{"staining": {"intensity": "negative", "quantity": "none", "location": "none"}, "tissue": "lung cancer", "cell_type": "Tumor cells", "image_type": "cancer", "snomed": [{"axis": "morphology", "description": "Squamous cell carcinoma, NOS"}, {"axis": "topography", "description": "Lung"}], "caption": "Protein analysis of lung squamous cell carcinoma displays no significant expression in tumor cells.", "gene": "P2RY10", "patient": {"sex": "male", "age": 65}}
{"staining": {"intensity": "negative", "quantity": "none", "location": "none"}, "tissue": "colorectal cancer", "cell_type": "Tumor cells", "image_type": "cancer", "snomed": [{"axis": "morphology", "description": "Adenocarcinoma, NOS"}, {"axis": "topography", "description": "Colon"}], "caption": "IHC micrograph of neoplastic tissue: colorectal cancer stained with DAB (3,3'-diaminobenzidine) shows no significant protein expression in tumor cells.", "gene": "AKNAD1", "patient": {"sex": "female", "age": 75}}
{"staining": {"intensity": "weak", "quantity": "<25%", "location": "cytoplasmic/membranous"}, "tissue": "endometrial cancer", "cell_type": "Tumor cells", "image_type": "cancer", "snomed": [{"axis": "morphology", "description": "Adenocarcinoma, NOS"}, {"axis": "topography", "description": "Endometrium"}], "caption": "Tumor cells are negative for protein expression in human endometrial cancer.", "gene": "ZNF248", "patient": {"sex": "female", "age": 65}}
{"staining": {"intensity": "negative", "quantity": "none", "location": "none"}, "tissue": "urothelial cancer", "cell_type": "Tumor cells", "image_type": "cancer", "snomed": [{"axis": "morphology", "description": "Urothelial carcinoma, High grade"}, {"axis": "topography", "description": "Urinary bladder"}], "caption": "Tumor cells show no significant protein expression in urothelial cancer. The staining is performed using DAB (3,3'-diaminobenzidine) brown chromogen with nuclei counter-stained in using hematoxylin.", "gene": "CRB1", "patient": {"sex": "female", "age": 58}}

|---|

* _TASK REQUIREMENTS_: Your task is to reproduce the entire listing exactly as it appears.

* _TASK RESULT_:
{"staining": {"intensity": "negative", "quantity": "none", "location": "none"}, "tissue": "lung cancer", "cell_type": "Tumor cells", "image_type": "cancer", "snomed": [{"axis": "morphology", "description": "Squamous cell carcinoma, NOS"}, {"axis": "topography", "description": "Lung"}], "caption": "Protein analysis of lung squamous cell carcinoma displays no significant expression in tumor cells.", "gene": "P2RY10", "patient": {"sex": "male", "age": 65}}
{"staining": {"intensity": "negative", "quantity": "none", "location": "none"}, "tissue": "colorectal cancer", "cell_type": "Tumor cells", "image_type": "cancer", "snomed": [{"axis": "morphology", "description": "Adenocarcinoma, NOS"}, {"axis": "topography", "description": "Colon"}], "caption": "IHC micrograph of neoplastic tissue: colorectal cancer stained with DAB (3,3'-diaminobenzidine) shows no significant protein expression in tumor cells.", "gene": "AKNAD1", "patient": {"sex": "female", "age": 75}}
{"staining": {"intensity": "weak", "quantity": "<25%", "location": "cytoplasmic/membranous"}, "tissue": "endometrial cancer", "cell_type": "Tumor cells", "image_type": "cancer", "snomed": [{"axis": "morphology", "description": "Adenocarcinoma, NOS"}, {"axis": "topography", "description": "Endometrium"}], "caption": "Tumor cells are negative for protein expression in human endometrial cancer.", "gene": "ZNF248", "patient": {"sex": "female", "age": 65}}
{"staining": {"intensity": "negative", "quantity": "none", "location": "none"}, "tissue": "urothelial cancer", "cell_type": "Tumor cells", "image_type": "cancer", "snomed": [{"axis": "morphology", "description": "Urothelial carcinoma, High grade"}, {"axis": "topography", "description": "Urinary bladder"}], "caption": "Tumor cells show no significant protein expression in urothelial cancer. The staining is performed using DAB (3,3'-diaminobenzidine) brown chromogen with nuclei counter-stained in using hematoxylin.", "gene": "CRB1", "patient": {"sex": "female", "age": 58}}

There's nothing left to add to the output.